TIP ONE — Adjusting Tension
LEE Collet dies don’t have a specific mechanical adjustment for neck tension. But you CAN easily modify the die to provide more or less tension. If you want to adjust the neck tension using a Lee Collet die, you can simply chuck the mandrel in a drill and reduce the diameter with some sand-paper (to increase neck tension) or you can order a mandrel the next caliber larger and turn it to whatever diameter you want (the larger the mandrel diameter, the less the neck tension). You can also order custom mandrels from Lee sized to any diameter you want.

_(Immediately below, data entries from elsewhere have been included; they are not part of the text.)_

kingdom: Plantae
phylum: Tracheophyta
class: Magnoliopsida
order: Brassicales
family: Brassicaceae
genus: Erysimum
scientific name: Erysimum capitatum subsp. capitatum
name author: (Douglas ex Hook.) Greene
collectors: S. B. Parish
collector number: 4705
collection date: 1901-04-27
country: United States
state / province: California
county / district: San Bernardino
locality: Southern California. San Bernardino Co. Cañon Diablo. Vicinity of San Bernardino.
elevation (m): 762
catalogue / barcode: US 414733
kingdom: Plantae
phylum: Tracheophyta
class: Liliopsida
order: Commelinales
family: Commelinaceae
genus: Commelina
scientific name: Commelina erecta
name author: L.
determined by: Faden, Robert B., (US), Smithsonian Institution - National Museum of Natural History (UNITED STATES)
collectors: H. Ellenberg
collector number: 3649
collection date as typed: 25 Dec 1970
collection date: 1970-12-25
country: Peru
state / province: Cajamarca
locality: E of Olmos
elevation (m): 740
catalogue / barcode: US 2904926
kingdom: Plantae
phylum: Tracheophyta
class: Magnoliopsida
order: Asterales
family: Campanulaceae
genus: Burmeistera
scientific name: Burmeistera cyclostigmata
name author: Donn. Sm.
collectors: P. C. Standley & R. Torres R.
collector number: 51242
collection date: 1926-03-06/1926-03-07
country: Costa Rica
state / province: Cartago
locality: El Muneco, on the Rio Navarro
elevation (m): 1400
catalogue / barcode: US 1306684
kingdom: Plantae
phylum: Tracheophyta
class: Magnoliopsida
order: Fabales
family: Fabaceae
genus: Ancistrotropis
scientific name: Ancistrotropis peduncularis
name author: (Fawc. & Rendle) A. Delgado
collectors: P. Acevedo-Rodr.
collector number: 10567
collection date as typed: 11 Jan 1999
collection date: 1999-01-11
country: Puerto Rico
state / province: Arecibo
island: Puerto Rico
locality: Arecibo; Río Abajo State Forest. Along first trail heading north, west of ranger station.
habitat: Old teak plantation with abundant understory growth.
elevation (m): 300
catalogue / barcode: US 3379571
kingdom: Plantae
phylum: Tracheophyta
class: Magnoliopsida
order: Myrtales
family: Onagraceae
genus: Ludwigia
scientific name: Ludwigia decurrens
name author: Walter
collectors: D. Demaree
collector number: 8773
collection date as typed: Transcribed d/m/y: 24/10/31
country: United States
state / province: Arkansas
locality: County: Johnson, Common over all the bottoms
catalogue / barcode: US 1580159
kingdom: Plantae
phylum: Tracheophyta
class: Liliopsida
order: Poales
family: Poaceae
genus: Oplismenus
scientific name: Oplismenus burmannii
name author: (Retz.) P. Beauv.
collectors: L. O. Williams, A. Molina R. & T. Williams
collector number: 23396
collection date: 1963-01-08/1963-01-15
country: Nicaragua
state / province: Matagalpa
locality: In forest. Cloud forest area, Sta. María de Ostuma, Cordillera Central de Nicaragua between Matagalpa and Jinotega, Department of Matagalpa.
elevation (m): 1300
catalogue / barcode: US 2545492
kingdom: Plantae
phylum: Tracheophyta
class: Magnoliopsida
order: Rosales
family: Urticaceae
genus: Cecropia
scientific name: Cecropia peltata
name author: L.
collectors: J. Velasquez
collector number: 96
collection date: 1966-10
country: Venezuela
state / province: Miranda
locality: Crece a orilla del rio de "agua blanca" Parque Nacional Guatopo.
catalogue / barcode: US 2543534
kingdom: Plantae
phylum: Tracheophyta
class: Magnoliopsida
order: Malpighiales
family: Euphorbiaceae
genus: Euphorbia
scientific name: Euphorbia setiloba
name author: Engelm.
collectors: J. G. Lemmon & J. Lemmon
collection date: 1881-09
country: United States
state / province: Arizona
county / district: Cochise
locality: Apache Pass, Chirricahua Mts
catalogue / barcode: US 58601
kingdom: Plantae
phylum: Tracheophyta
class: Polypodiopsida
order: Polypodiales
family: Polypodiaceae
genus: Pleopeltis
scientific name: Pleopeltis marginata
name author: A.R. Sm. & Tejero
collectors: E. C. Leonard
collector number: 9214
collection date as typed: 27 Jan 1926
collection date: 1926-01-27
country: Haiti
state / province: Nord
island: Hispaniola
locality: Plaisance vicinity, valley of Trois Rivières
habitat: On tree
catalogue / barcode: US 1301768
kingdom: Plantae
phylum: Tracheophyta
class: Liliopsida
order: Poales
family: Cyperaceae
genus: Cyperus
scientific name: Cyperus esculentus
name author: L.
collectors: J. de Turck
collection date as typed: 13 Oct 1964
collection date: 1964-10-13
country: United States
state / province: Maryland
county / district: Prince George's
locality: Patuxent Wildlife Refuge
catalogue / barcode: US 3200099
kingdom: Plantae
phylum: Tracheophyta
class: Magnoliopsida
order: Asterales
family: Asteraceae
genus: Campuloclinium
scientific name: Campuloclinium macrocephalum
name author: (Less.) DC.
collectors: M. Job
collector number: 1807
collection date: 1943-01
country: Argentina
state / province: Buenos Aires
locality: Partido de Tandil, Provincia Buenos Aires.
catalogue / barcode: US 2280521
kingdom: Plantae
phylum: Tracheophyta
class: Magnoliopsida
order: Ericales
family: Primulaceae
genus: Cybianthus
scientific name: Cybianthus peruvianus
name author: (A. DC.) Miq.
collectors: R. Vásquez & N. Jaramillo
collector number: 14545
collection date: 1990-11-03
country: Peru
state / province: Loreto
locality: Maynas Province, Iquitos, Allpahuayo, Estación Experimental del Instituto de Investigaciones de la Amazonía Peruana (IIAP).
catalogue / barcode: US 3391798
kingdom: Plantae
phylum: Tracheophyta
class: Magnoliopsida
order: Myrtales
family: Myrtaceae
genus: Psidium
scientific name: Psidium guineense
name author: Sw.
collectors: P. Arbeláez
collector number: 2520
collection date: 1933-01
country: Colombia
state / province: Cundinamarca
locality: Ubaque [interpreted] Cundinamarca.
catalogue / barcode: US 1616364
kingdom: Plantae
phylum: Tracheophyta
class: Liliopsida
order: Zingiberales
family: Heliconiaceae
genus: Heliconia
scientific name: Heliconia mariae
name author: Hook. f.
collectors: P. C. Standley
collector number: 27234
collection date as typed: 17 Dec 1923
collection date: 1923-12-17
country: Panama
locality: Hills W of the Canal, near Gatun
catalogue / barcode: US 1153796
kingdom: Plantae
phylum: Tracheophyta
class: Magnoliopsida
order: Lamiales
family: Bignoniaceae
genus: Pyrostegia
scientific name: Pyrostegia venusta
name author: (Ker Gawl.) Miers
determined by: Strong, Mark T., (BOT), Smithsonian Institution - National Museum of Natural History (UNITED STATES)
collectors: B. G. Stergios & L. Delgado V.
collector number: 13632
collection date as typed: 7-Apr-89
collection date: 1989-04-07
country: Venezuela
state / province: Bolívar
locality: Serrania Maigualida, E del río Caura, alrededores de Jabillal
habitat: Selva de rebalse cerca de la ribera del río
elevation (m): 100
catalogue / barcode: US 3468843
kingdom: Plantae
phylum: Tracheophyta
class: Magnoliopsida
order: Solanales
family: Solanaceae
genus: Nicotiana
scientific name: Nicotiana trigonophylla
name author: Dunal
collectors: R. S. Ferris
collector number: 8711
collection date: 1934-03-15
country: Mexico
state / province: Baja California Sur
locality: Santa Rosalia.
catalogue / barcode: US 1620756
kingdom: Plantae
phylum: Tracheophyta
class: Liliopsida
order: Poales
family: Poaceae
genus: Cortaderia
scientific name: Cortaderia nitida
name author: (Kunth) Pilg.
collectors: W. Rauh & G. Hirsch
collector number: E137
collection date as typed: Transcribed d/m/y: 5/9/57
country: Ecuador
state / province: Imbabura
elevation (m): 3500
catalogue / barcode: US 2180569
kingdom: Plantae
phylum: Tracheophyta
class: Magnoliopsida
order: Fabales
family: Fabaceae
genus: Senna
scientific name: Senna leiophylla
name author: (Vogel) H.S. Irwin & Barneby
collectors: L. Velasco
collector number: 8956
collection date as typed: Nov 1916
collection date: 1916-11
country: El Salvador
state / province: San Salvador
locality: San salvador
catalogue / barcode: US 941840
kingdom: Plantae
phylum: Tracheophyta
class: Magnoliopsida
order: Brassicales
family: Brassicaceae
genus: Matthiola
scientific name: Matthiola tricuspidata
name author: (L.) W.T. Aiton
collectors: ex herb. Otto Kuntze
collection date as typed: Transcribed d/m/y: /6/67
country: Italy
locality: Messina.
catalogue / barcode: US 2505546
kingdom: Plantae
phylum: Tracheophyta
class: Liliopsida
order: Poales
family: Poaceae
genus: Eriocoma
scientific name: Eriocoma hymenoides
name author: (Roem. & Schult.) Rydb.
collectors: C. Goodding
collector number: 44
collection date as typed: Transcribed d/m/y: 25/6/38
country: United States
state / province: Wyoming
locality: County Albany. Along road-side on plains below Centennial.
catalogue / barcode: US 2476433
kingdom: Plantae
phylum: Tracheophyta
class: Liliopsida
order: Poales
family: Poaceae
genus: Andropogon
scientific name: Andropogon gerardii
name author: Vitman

TIP TWO — Polish and Tune for Easy Case Removal
Some users have complained that their Collet Dies grab the case-neck too firmly, making the case hard to remove. There are solutions to this problem. First inspect the collet fingers and smooth the inner surface up a bit with polishing compound or an extra-fine sanding pad. Second, you can open up the fingers a little bit. LEE recommends that if your Collet Die is sticking, take a steel punch and tap the fingers apart a little bit so that the natural “unloaded” position is wider. Lastly, you should lightly lubricate the outside of the collet fingers (see arrows) before you re-assemble the die. This will ensure they slide smoothly. Also, to prevent the collet fingers from closing too tight, never load up the die with your press without putting a case in place first. Without a case neck between the collet fingers and the mandrel, the collet can clamp itself too tight as you raise the ram.